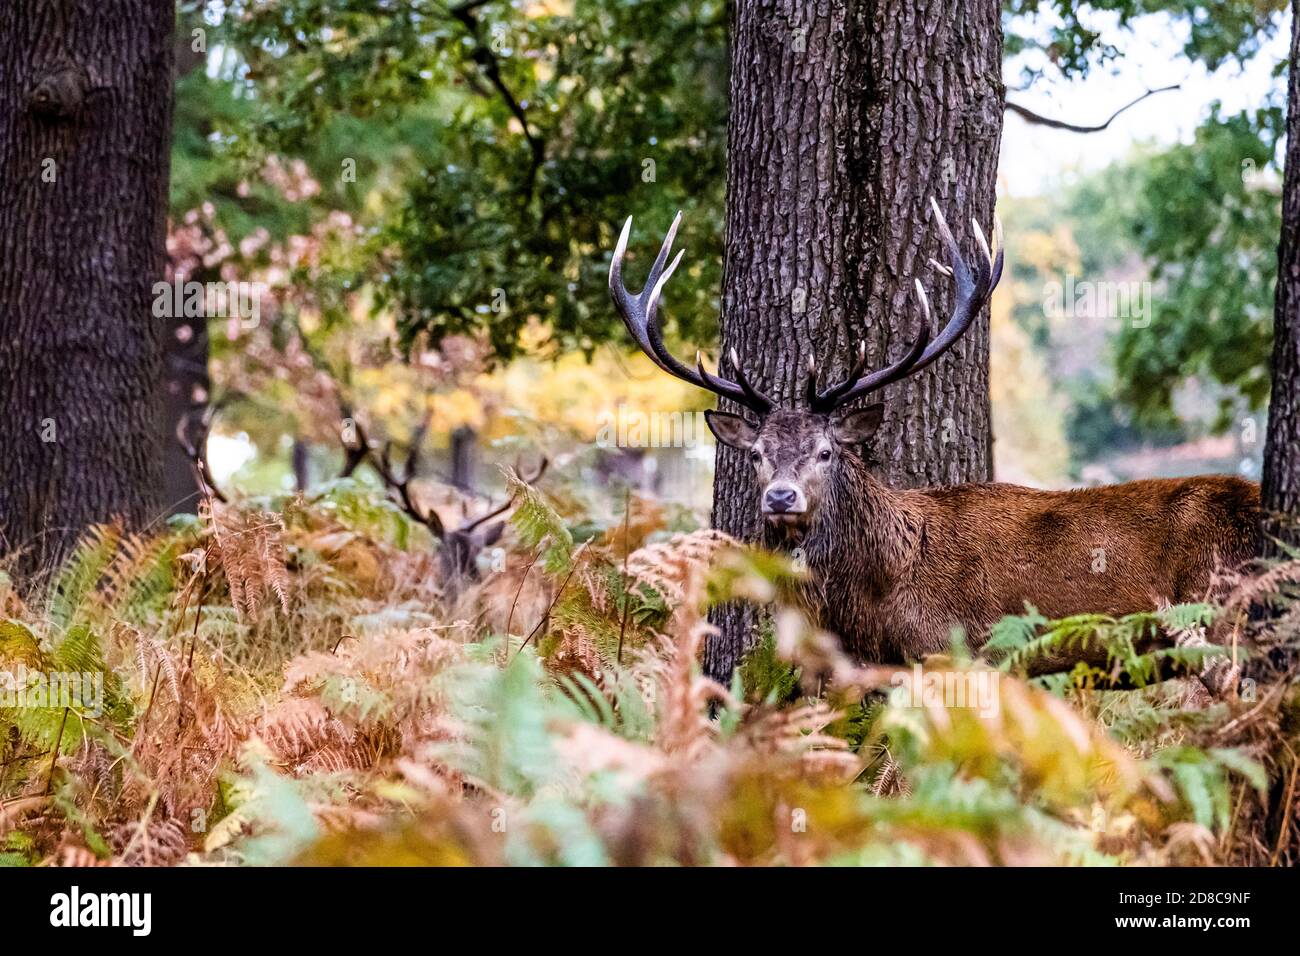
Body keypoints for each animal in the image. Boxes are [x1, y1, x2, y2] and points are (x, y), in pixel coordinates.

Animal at [608, 200, 1258, 681]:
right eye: (760, 455)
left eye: (826, 451)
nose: (781, 498)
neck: (882, 599)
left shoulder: (973, 653)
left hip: (1221, 625)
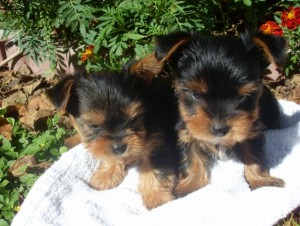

## About this task
First drop every picture, then print the data above exactly as it stands.

## Response area
Body keypoints for each animal in the image. Boxes are [x1, y1, x2, y2] and points are (x, y), in pixel coordinates.

Animal at [608, 200, 1258, 681]:
right eye: (760, 455)
left eye: (826, 451)
nose: (781, 498)
neck: (882, 599)
left shoulder: (973, 653)
left hip: (1221, 625)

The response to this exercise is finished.